As developers age, they generally have less spare time due to family commitments. That doesn’t work for many startups, which expect “death marches” and 80-hour weeks in order to ship products. But older technology workers are often more reliable and stable. They have already gone through the pressures to leapfrog up the career ladder and are more comfortable with their work/life balance. Thus, they often like to stay in the same job for an extended period of time and are not interested in leaving for a “better” position.

3. Specialist Knowledge

The author Malcolm Gladwell wrote, practicing anything for 10,000 hours (that’s 20 hours a week for ten years) is sufficient to master it. That might apply to Roger Womack, CEO of Sportdirector.co.uk, a one-person firm that produces the soccer simulator Football Director for many different platforms. For 30 years, he worked for a variety of game publishers; but in 2007, with decades of experience under his belt, he decided to publish his own game.
“The bar to entry is much lower with technologies like Unity,” he said. “I’d probably make more money now working for someone else than if I was going it alone.” But at 60, Womack has more than enough game-development experience to run a business by himself.
Technology workers need to master more technologies than they did three decades ago. In the early ‘80s, there were very few commercial languages other than COBOL, Basic, and assembly language. Today’s developers, need to contend with version-control systems, build systems, XML, JSON, databases and SQL, not to mention various Web technologies such as HTML, CSS, JavaScript and server-side languages. The tools for technical writers have expanded exponentially as well. In the 80’s, it was Ventura Publisher, WordStar and Harvard Publishing, today it is not just paper documents that need to be created, but you also need to publish documents to the web and create interactive training using numerous softwares, including Visio, Captivate, articulate, Camptasia, FrameMaker, Flash, HTML, as well as the Office Business tools. Project and change management has become part of their work arsenal.
Older tech workers have spent their careers learning new technologies quickly and they all have a system for picking up whatever they need to know; plus there is a growing body of online tutorials helps with that. The biggest roadblock can be in managing one’s time in order to actually learn how the software works.

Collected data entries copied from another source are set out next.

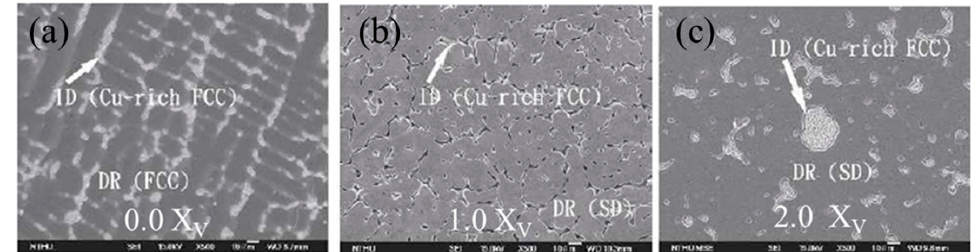
Figure 26. Microstructure of the Al 0.5 CoCrCuFeNi alloy at ( a ) 0.0, ( b ) 1.0 and ( c ) 2.0 mole fraction V. The initial microstructure had the lowest hardness value, which was observed to increase with increasing vanadium content. All three microstructures showed segregation of copper into inter- dendritic regions [90] (reprinted with permission from Springer).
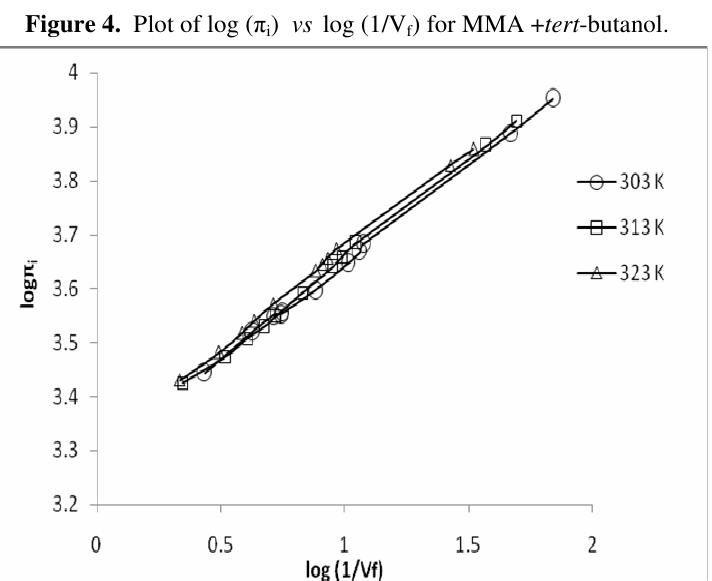
Figure 4. Plot of log ( π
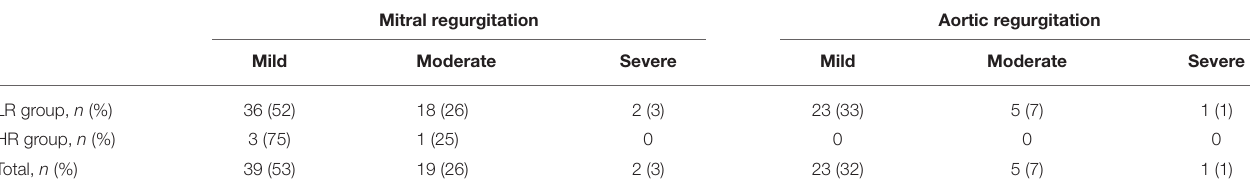
TABLE 4 | Echocardiographic findings of patients with cardiac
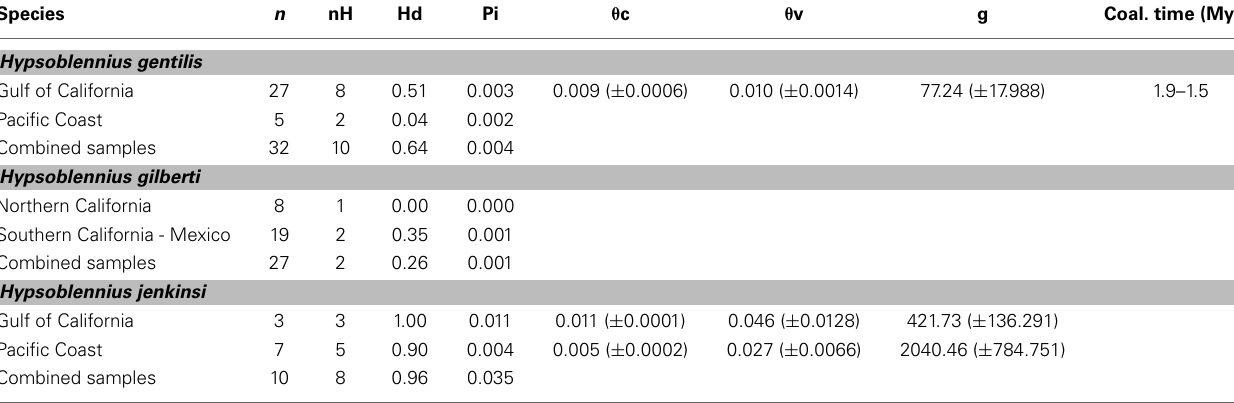
Table 2 | Demographic parameters for Hypsoblennius gentilis, H. gilberti, and H. jenkinsi based on the mitochondrial control region.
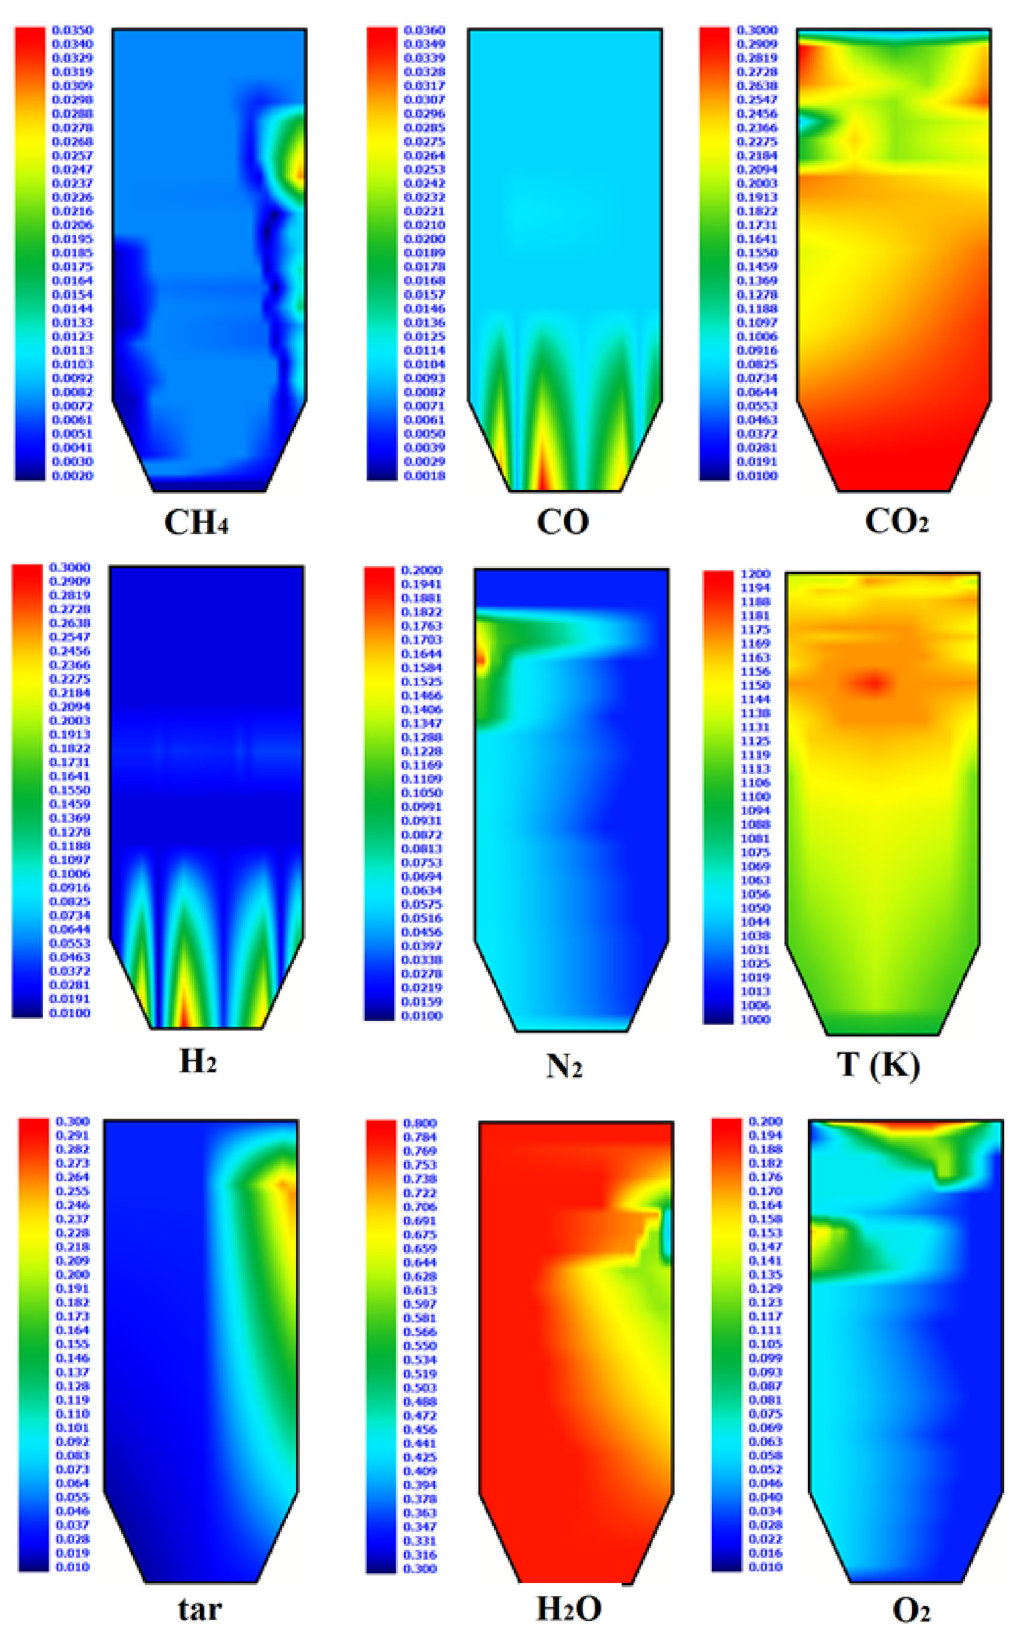
Fig. 4 Contours of the simulated temperature and gas composition distributions along fuel bed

4. Better at Office Politics

Any tech worker who has been around more than 15 years has probably seen his or her fair share of bad incidents in offices: favoritism, dead-end projects, poor leadership, technical debt, reshuffles, and, of course, the impact of layoffs. They’re adaptable, which is why bringing in a mature team member can anchor a team with a solid core. They also have picked up a variety of skill sets that can “fill the holes” in any team. With older workers, not only do you get a bigger bang for your buck, but you also get a worker who ofter buckles down and gets the job done quickly and efficiently.

Conclusion

I can think of few things as wasteful as discarding technology workers  because of their age. I’ve yet to hear of anyone who has recruited an older person only to regret it. Their skills, particularly in contract work teams can be invaluable. If you’re on the quest for talent, throw the widest possible net and don’t discard the older prospects.